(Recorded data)
+--

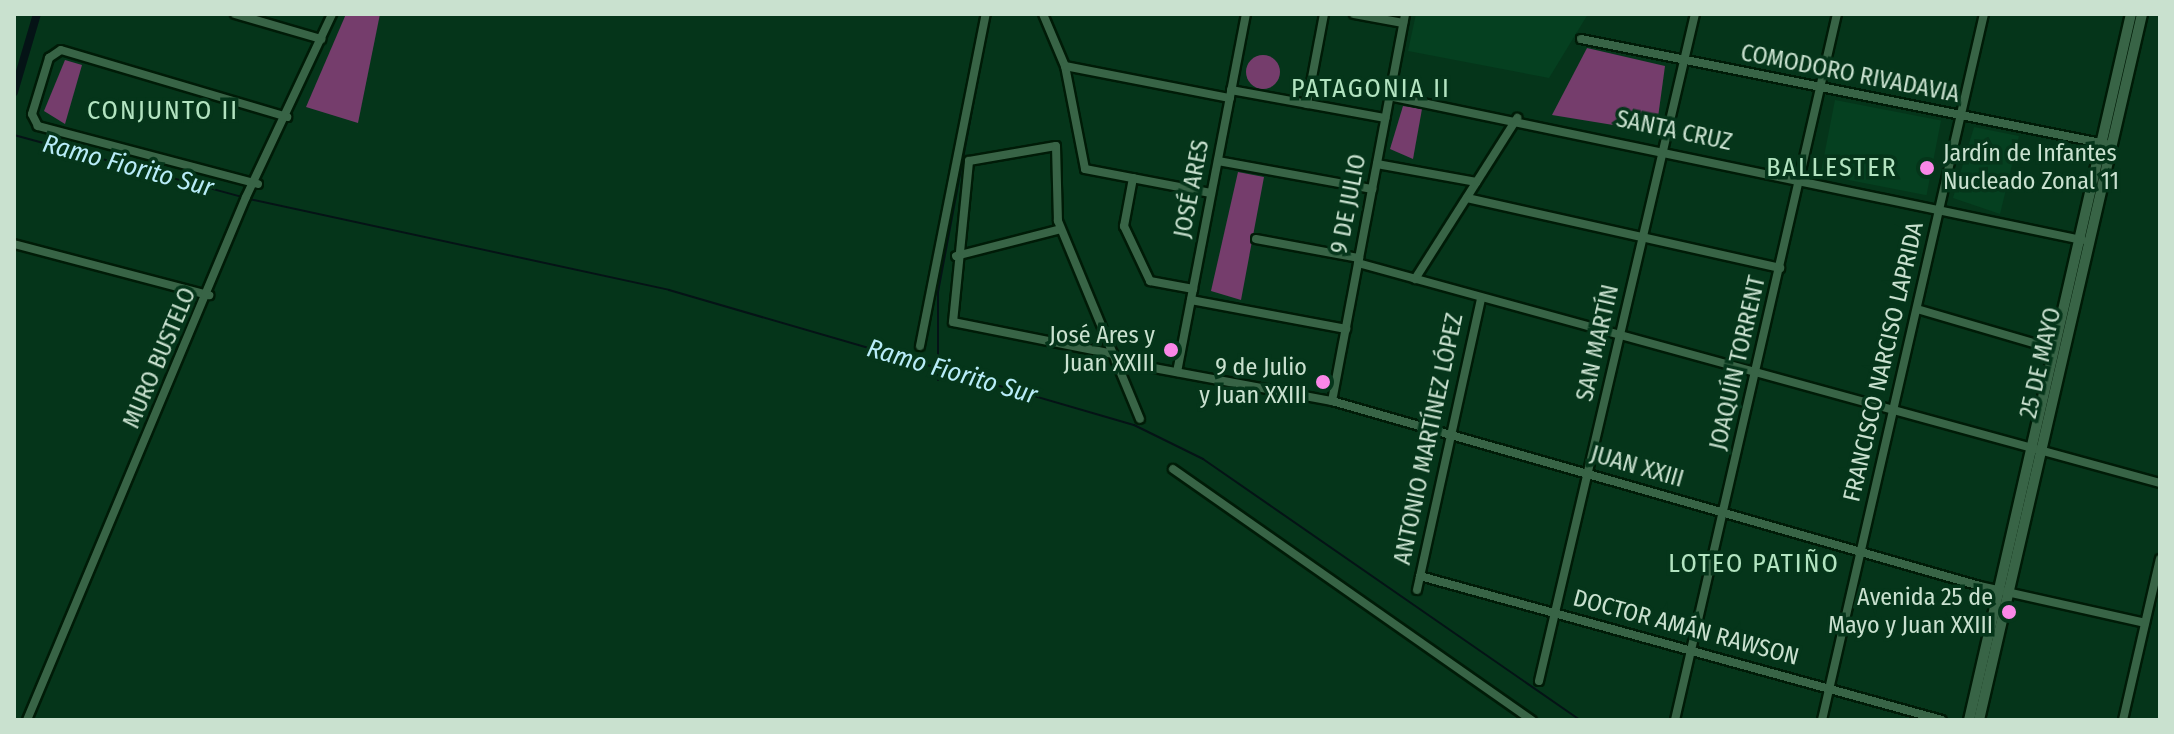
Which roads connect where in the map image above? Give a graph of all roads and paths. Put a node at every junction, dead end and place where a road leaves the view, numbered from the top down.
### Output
1 (235, 14) edge
2 (332, 14) edge
3 (986, 14) edge
4 (1043, 14) edge
5 (1246, 14) edge
6 (1324, 14) edge
7 (1354, 14) edge
8 (1695, 14) edge
9 (1837, 14) edge
10 (1984, 14) edge
11 (2131, 14) edge
12 (2142, 14) edge
13 (1404, 19) edge
14 (321, 39) junction
15 (1581, 39) dead end
16 (1685, 61) junction
17 (1065, 66) junction
18 (1822, 90) junction
19 (1230, 94) junction
20 (1389, 96) junction
21 (1307, 104) junction
22 (287, 117) junction
23 (1961, 117) junction
24 (1385, 118) junction
25 (1517, 118) junction
26 (2106, 144) junction
27 (1665, 149) junction
28 (1218, 161) junction
29 (1377, 164) junction
30 (1133, 178) junction
31 (1801, 179) junction
32 (1476, 182) junction
33 (258, 184) junction
34 (1372, 189) junction
35 (1211, 193) junction
36 (1467, 198) junction
37 (1940, 210) junction
38 (1061, 229) junction
39 (1644, 237) junction
40 (1256, 239) dead end
41 (2084, 241) junction
42 (14, 244) edge
43 (956, 256) junction
44 (1358, 261) junction
45 (1780, 268) junction
46 (1415, 279) junction
47 (1193, 289) junction
48 (209, 295) junction
49 (1481, 298) junction
50 (1191, 300) junction
51 (1917, 309) junction
52 (1346, 329) junction
53 (1620, 337) junction
54 (920, 346) dead end
55 (2054, 349) junction
56 (1115, 357) junction
57 (1177, 372) junction
58 (1756, 375) junction
59 (1332, 401) junction
60 (1893, 413) junction
61 (1140, 419) dead end
62 (1451, 435) junction
63 (2035, 454) junction
64 (1173, 469) dead end
65 (1588, 473) junction
66 (2160, 483) edge
67 (1723, 512) junction
68 (1860, 551) junction
69 (2160, 559) edge
70 (1420, 576) junction
71 (1417, 590) dead end
72 (2003, 591) junction
73 (1555, 613) junction
74 (2145, 623) junction
75 (1691, 650) junction
76 (1539, 681) dead end
77 (1829, 689) junction
78 (27, 720) edge
79 (1532, 720) edge
80 (1675, 720) edge
81 (1822, 720) edge
82 (1942, 720) edge
83 (1969, 720) edge
84 (1979, 720) edge
85 (2123, 720) edge

1 - 14 street
2 - 14 street, MURO BUSTELO
3 - 54 street
4 - 17 street
5 - 19 street, JOSÉ ARES
6 - 21 street
7 - 13 street
8 - 16 street, SAN MARTÍN
9 - 18 street, JOAQUÍN TORRENT
10 - 23 street, FRANCISCO NARCISO LAPRIDA
11 - 26 street, 25 DE MAYO
12 - 26 street, 25 DE MAYO
13 - 20 street, 9 DE JULIO
14 - 22 street, MURO BUSTELO
15 - 16 street, COMODORO RIVADAVIA
16 - 18 street, COMODORO RIVADAVIA
16 - 27 street, SAN MARTÍN
17 - 19 street
17 - 30 street
18 - 23 street, COMODORO RIVADAVIA
18 - 31 street, JOAQUÍN TORRENT
19 - 21 street
19 - 28 street, JOSÉ ARES
20 - 24 street, 9 DE JULIO
20 - 25 street, SANTA CRUZ
21 - 24 street
22 - 33 street, MURO BUSTELO
22 - 33 street
23 - 26 street, COMODORO RIVADAVIA
23 - 37 street, FRANCISCO NARCISO LAPRIDA
24 - 29 street, 9 DE JULIO
25 - 27 street, SANTA CRUZ
25 - 32 street
26 - 41 street, 25 DE MAYO
27 - 31 street, SANTA CRUZ
27 - 39 street, SAN MARTÍN
28 - 34 street
28 - 35 street, JOSÉ ARES
29 - 32 street
29 - 34 street, 9 DE JULIO
30 - 35 street
30 - 47 street
31 - 37 street, SANTA CRUZ
31 - 45 street, JOAQUÍN TORRENT
32 - 36 street
33 - 48 street, MURO BUSTELO
34 - 44 street, 9 DE JULIO
35 - 47 street, JOSÉ ARES
36 - 39 street
36 - 46 street
37 - 41 street, SANTA CRUZ
37 - 51 street, FRANCISCO NARCISO LAPRIDA
38 - 43 street
38 - 43 street
38 - 56 street
39 - 45 street
39 - 53 street, SAN MARTÍN
40 - 44 street
41 - 55 street, 25 DE MAYO
41 - 63 street, 25 DE MAYO
42 - 48 street
43 - 56 street, JUAN XXIII
44 - 46 street
44 - 52 street, 9 DE JULIO
45 - 58 street, JOAQUÍN TORRENT
46 - 49 street
47 - 50 street, JOSÉ ARES
48 - 78 street, MURO BUSTELO
49 - 53 street
49 - 62 street, ANTONIO MARTÍNEZ LÓPEZ
50 - 52 street
50 - 57 street, JOSÉ ARES
51 - 55 street
51 - 60 street, FRANCISCO NARCISO LAPRIDA
52 - 59 street, 9 DE JULIO
53 - 58 street
53 - 65 street, SAN MARTÍN
55 - 63 street, 25 DE MAYO
56 - 57 street, JUAN XXIII
56 - 61 street
57 - 59 street, JUAN XXIII
58 - 60 street
58 - 67 street, JOAQUÍN TORRENT
59 - 62 street, JUAN XXIII
60 - 63 street
60 - 68 street, FRANCISCO NARCISO LAPRIDA
62 - 65 street, JUAN XXIII
62 - 70 street, ANTONIO MARTÍNEZ LÓPEZ
63 - 66 street
63 - 72 street, 25 DE MAYO
64 - 79 street
65 - 67 street, JUAN XXIII
65 - 73 street, SAN MARTÍN
67 - 68 street, JUAN XXIII
67 - 75 street, JOAQUÍN TORRENT
68 - 72 street, JUAN XXIII
68 - 77 street, FRANCISCO NARCISO LAPRIDA
69 - 74 street
70 - 71 street, ANTONIO MARTÍNEZ LÓPEZ
70 - 73 street, DOCTOR AMÁN RAWSON
72 - 74 street, JUAN XXIII
72 - 83 street, 25 DE MAYO
72 - 84 street, 25 DE MAYO
73 - 75 street, DOCTOR AMÁN RAWSON
73 - 76 street, SAN MARTÍN
74 - 85 street
75 - 77 street, DOCTOR AMÁN RAWSON
75 - 80 street, JOAQUÍN TORRENT
77 - 81 street, FRANCISCO NARCISO LAPRIDA
77 - 82 street, DOCTOR AMÁN RAWSON

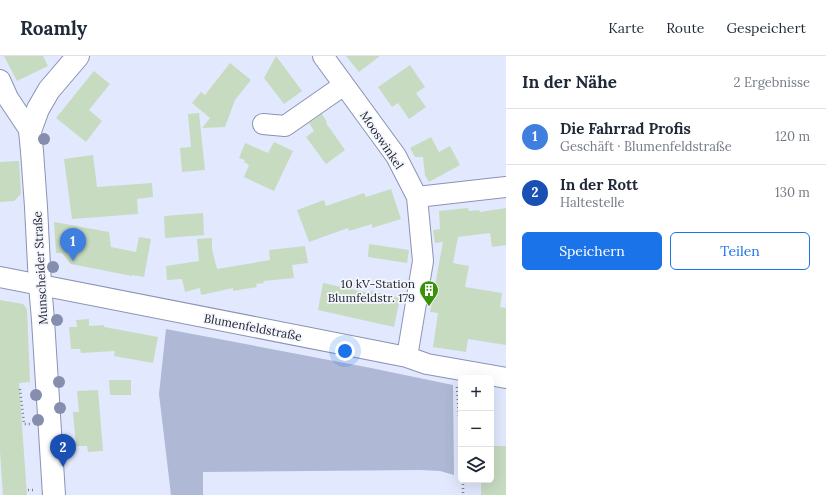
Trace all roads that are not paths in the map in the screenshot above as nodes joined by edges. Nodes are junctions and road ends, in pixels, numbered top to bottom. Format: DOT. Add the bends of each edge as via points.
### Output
graph roads {
  1 [pos="78,56"];
  2 [pos="323,56"];
  3 [pos="0,80"];
  4 [pos="344,85"];
  5 [pos="263,124"];
  6 [pos="30,130"];
  7 [pos="506,187"];
  8 [pos="417,197"];
  9 [pos="0,277"];
  10 [pos="40,285"];
  11 [pos="407,356"];
  12 [pos="506,378"];
  13 [pos="54,495"];
  1 -- 6 [label="street, Munscheider Straße" via="49,90"];
  2 -- 4 [label="street, Mooswinkel"];
  3 -- 6 [label="street" via="8,98"];
  4 -- 5 [label="street" via="284,126"];
  4 -- 8 [label="street, Mooswinkel" via="396,156"];
  6 -- 10 [label="street, Munscheider Straße"];
  7 -- 8 [label="street"];
  8 -- 11 [label="street, Mooswinkel" via="423,261"];
  9 -- 10 [label="street, Blumenfeldstraße"];
  10 -- 11 [label="street, Blumenfeldstraße"];
  10 -- 13 [label="street, Munscheider Straße"];
  11 -- 12 [label="street, Blumenfeldstraße" via="427,364"];
}
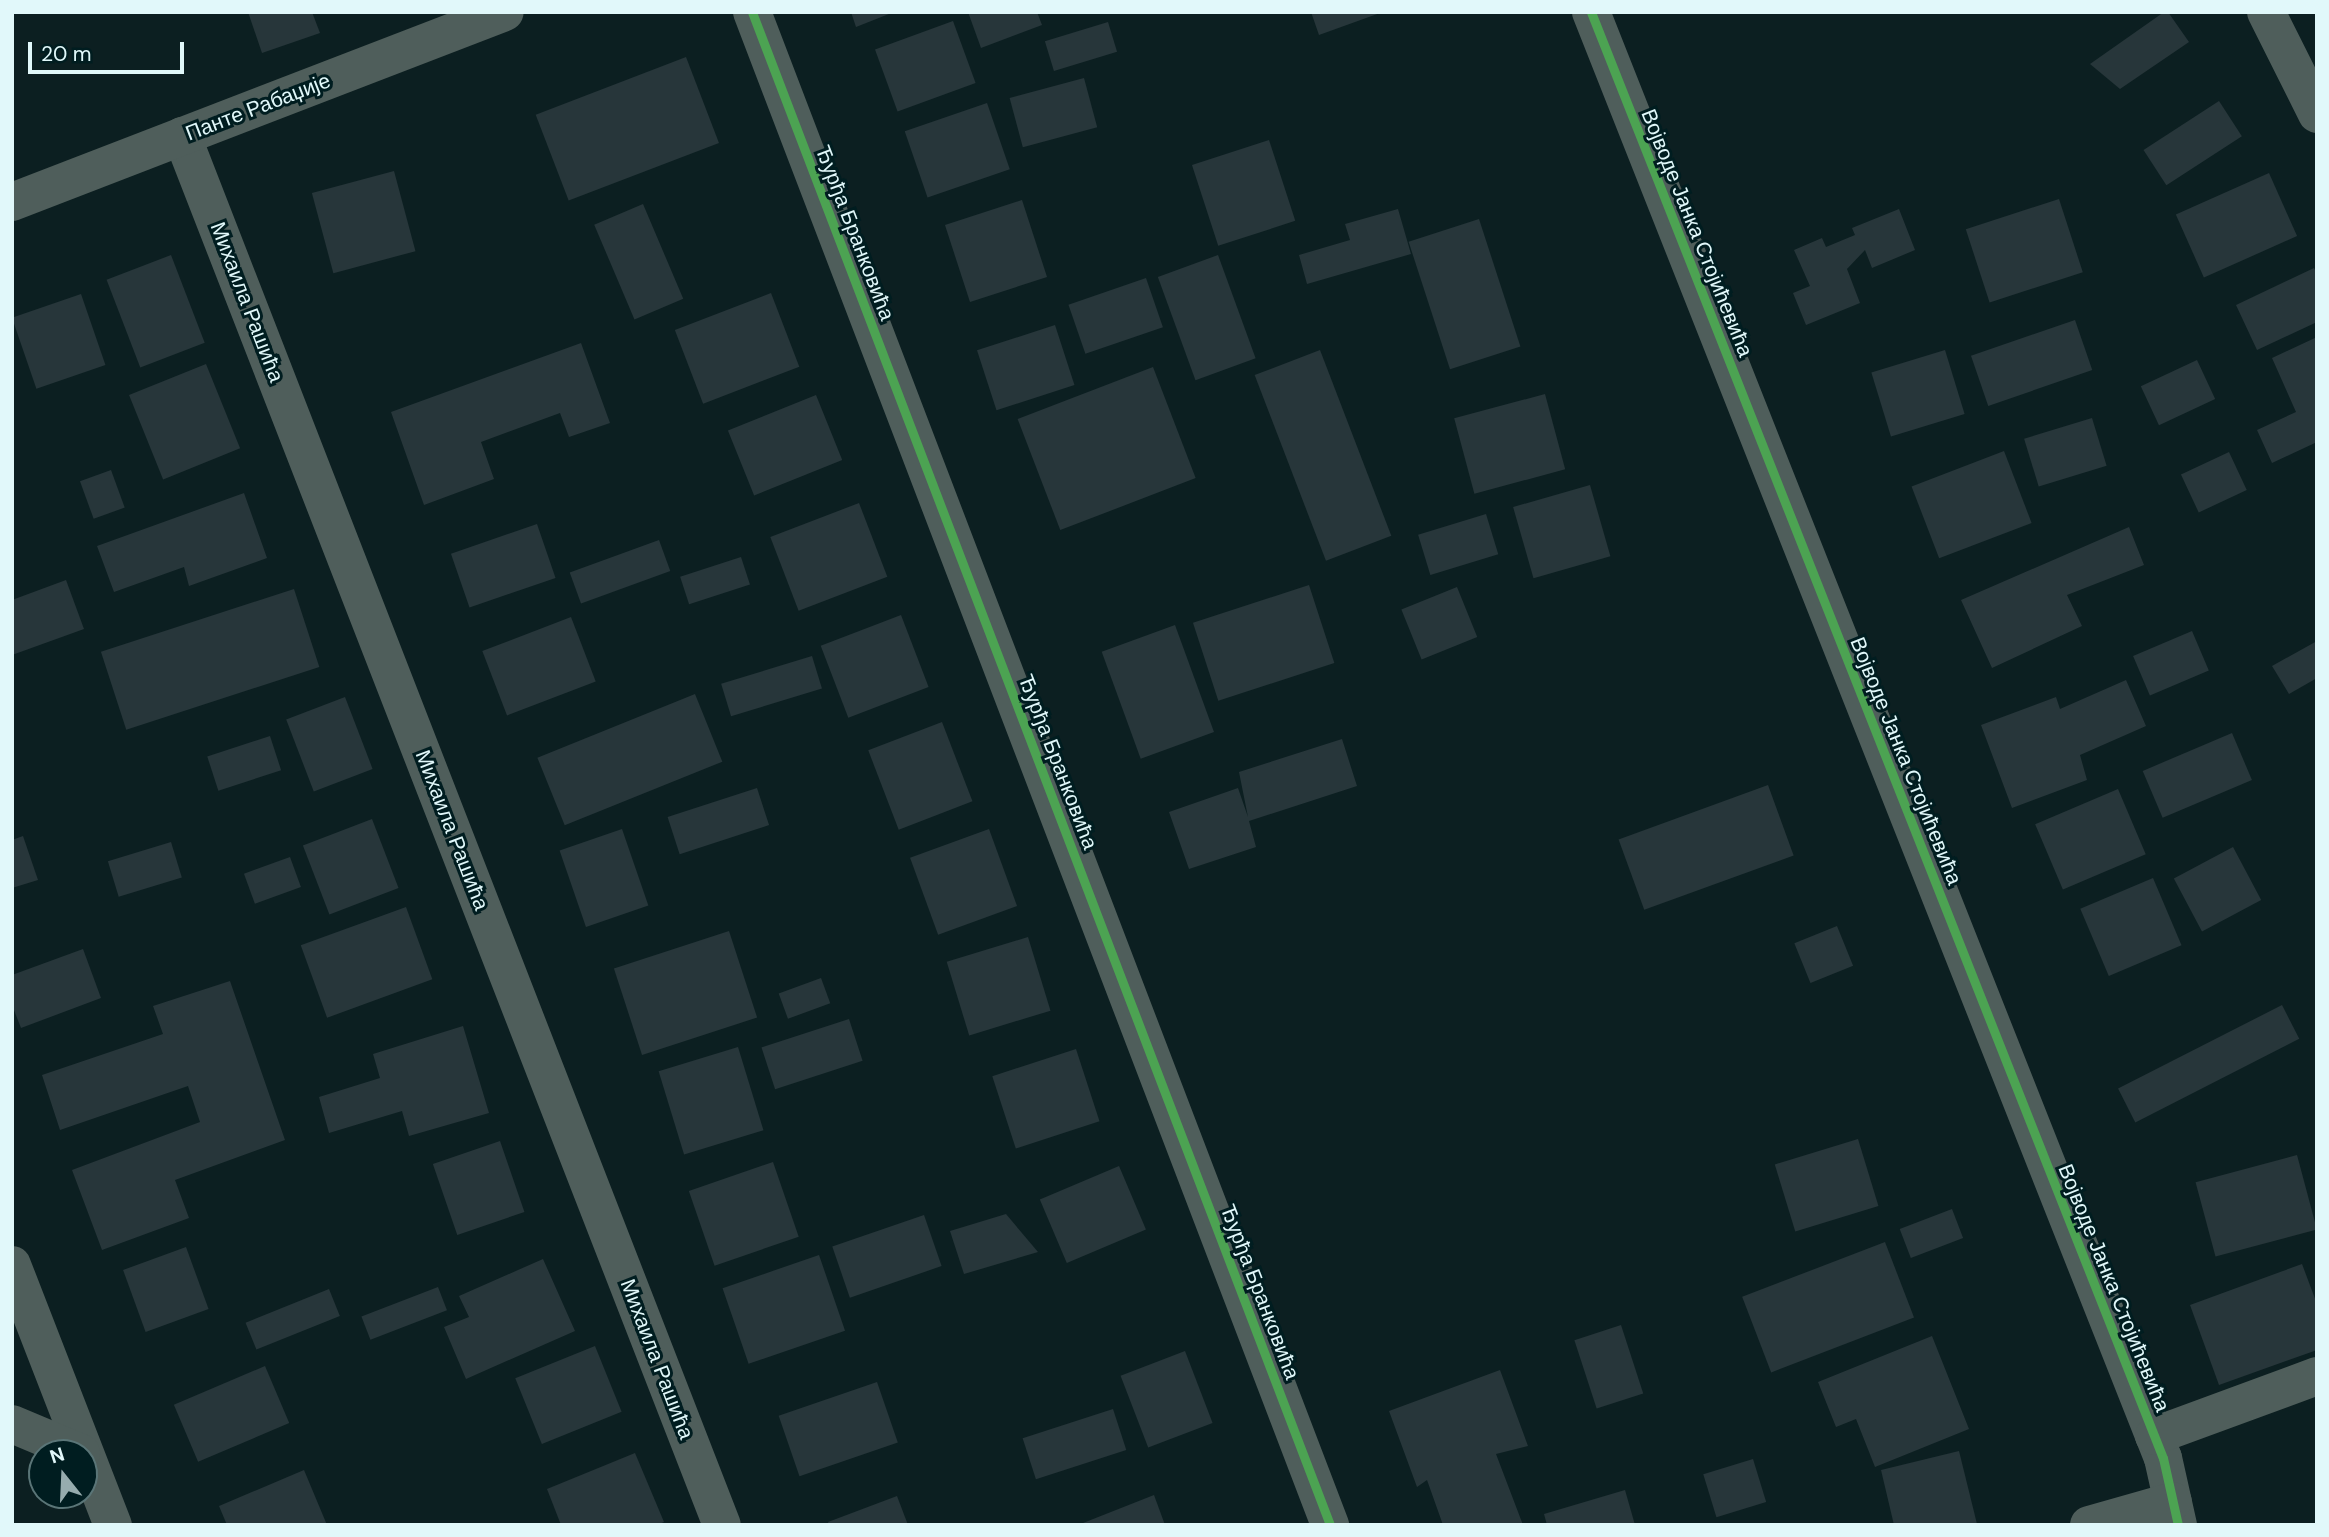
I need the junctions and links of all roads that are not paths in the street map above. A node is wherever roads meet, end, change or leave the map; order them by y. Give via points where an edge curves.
1 (505, 12) edge
2 (752, 12) edge
3 (1591, 12) edge
4 (2266, 12) edge
5 (2317, 114) edge
6 (182, 136) junction
7 (12, 202) edge
8 (12, 1265) edge
9 (2317, 1376) edge
10 (12, 1424) edge
11 (2154, 1436) junction
12 (48, 1439) edge
13 (78, 1439) edge
14 (98, 1488) edge
15 (2175, 1513) edge
16 (113, 1525) edge
17 (722, 1525) edge
18 (1331, 1525) edge
19 (2089, 1525) edge

1 - 6 street, Панте Рабаџије
2 - 18 street, Ђурђа Бранковића
3 - 11 street, Војводе Јанка Стојићевића
4 - 5 street
6 - 7 street, Панте Рабаџије
6 - 17 street, Михаила Рашића
8 - 13 street
9 - 11 street
10 - 12 street
11 - 15 street, Војводе Јанка Стојићевића
14 - 16 street
15 - 19 street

+--

## PROBLEM TO WORK ON
Say only the number of lines above holding "MURO".

## RESULT FOR THIS TASK
5